Risal Soefrianto
(Ketua PMII Cabang Bantaeng)

“Apa yang dilakukan oleh PT Huadi Nickel Alloy Indonesia pada Surat Perjanjian Bersama tertanggal 29 Juli 2025 yang ditanda tangani oleh pihak perusahaan (Direktur PT Huadi Nickel Alloy Indonesia, MR. Jos Stevan Hideky) bersama pihak perwakilan buruh (Ketua SBIPE KIBA, Junaid) dan tidak dilanjutkan hingga hari ini (08 September 2025), merupakan tindakan licik dan merugikan buruh”.

“Perihal tersebut yang mendasari aksi unjuk rasa SBIPE Bantaeng didepan Kantor Bupati Bantaeng selama 4 hari berturut-turut pada 01 September hingga 04 September 2025 untuk meminta semua pihak yang terlibat dalam surat perjanjian bersama tersebut, segera mengambil tindakan tegas agar PT. Huadi segera menunaikan kesepakatan bersama dengan membayarkan pesangon buruh”.

“Namun pada 4 September 2025, kaum buruh yang berjuang untuk mendapatkan hak-haknya itu, hanya mendapatkan respon dengan diperhadapkan massa yang dimobilisasi”.

“Ini bentuk tindakan anti demokrasi yang secara terang-terangan diperlihatkan oleh Pemerintah Kabupaten Bantaeng dengan membenturkan massa aksi dengan memobilisasi massa”.

“Pada hari ini (08 September 2025), Pergerakan Mahasiswa Islam Indonesia Kabupaten Bantaeng (PC PMII Bantaeng), turut serta mengawal dan menyuarakan hak-hak eks buruh di Huadi yang menjadi tuntutan utamanya adalah mendapatkan upah lembur dan pesangon”.

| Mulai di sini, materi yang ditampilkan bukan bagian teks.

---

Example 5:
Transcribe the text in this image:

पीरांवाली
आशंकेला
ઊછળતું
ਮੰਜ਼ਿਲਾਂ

“PMII Cabang Bantaeng dengan tegas menyatakan sikap, sebab kawan-kawan buruh telah melakukan aksi berjilid-jilid, namun belum menemukan titik terangnya atas hak yang diperjuangkannya”.

“Saya melihat aksi unjuk rasa kawan-kawan buruh pada (04 September 2025) yang berakhir dengan benturan dan bentrokan dengan masyarakat itu, hingga akhirnya kawan-kawan buruh memutuskan untuk menarik diri dan menghindari konflik sesama masyarakat”.

“Dari dasar inilah, kami dari PMII Bantaeng turut serta mendukung dan bergerak bersama dengan kawan-kawan buruh untuk mendukung secara penuh atas pemenuhan haknya segera tercapai”.

Shofiyulloh
(Ketua Umum PB PMII)

“PB PMII pun mengatensi atas pertemuan PB PMII dengan Presiden RI menekankan kepada Presiden Prabowo untuk segera menangani dengan cepat dampak kasus PHK massal dan mendorong penyediaan lapangan pekerjaan sebesar-besarnya”.

“Pertemuan dengan Presiden Prabowo itu mencerminkan komitmen PB PMII untuk terus memperjuangkan kepentingan masyarakat, khususnya dalam menghadapi isu-isu ketenagakerjaan dan kesejahteraan rakyat”.